Salt has played a crucial role in the history of civilization and in Greece. In fact, in ancient Greece it was used as a commodity for trading slaves. It is said that the time held expression of “not worth his salt” came from this practice. Also, in ancient times, most civilizations were accompanied by myths, religious and magic rites involving salt and Greece was no exception. With tales of its usage during sacrifices and religious rituals, the history of salt is as exotic as is the amazing alykes, or salt marsh gardens that extend for miles on end in Messolonghi, Greece.
The unique landscape of Messolonghi Lagoon is the largest lagoon in the country and the region is said to produce 60 percent of the country’s salt. In fact, the Messolonghi–Aetoliko lagoon system is considered to be one of the most important Mediterranean lagoons.
Along the costal road from Messolonghi towards Aetoliko sits salt lakes known as Alykes of Messolonghi. They are eye-catching as there are plots of squared-off fields filled with sea water where, once the water evaporates, the sea salt is left behind to collect. The phenomenon provides an amazing view along the way to the small town of Aetoliko, with flocks of flamingos basking and feeding in the nutrient rich marshes and bright white salt pyramids lining the drive.
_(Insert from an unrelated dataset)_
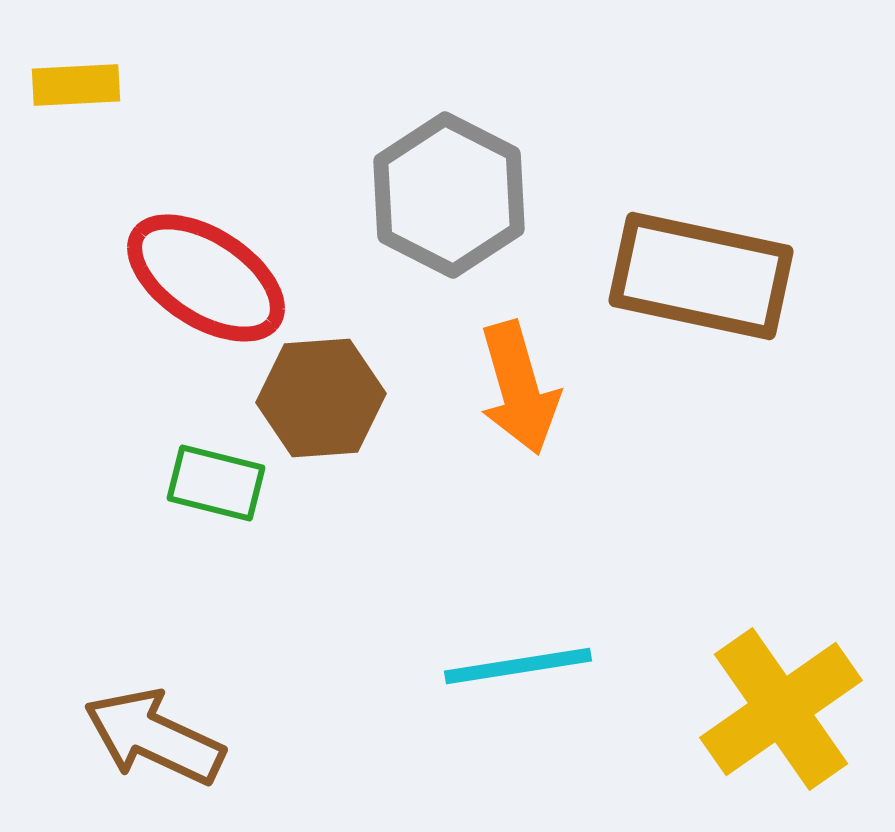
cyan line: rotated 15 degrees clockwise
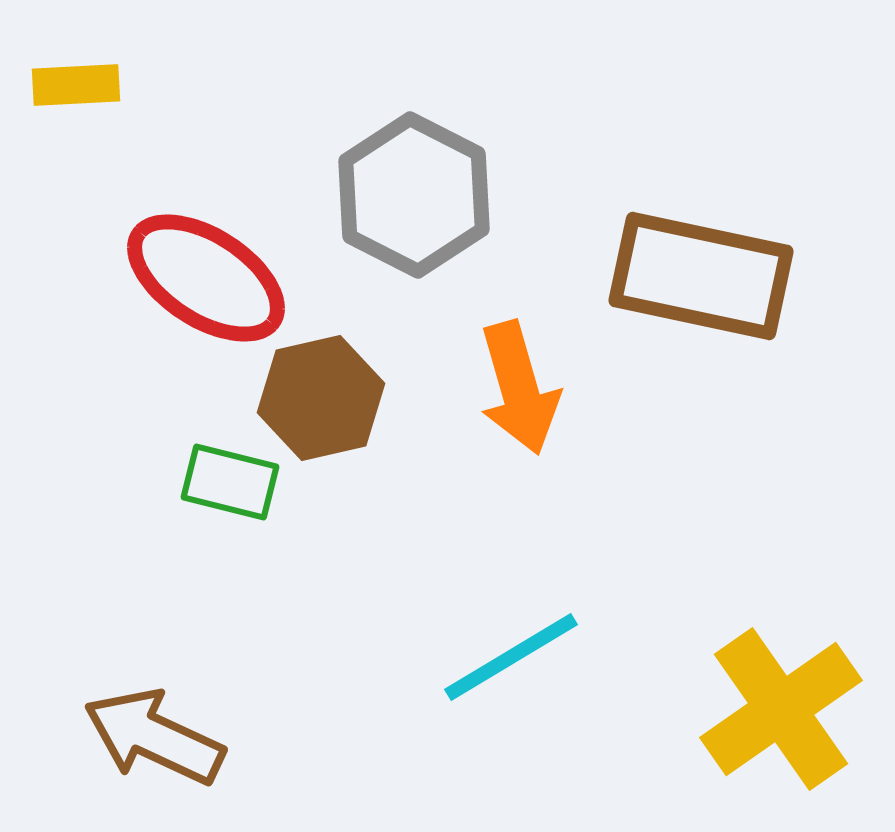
gray hexagon: moved 35 px left
brown hexagon: rotated 9 degrees counterclockwise
green rectangle: moved 14 px right, 1 px up
cyan line: moved 7 px left, 9 px up; rotated 22 degrees counterclockwise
The fantastic eco-system of the region is evident upon arrival in Aetoliko which encompasses the small island that separates the two lagoons. Famous for having rare birds and fish species the lagoons are breathtaking, and are dotted with traditional fishing huts built over the water on piles of wood. The drive to the Troulida islet is one of the most sought-after trips in the area, as the sun sets and reflects off the still waters of the lagoon.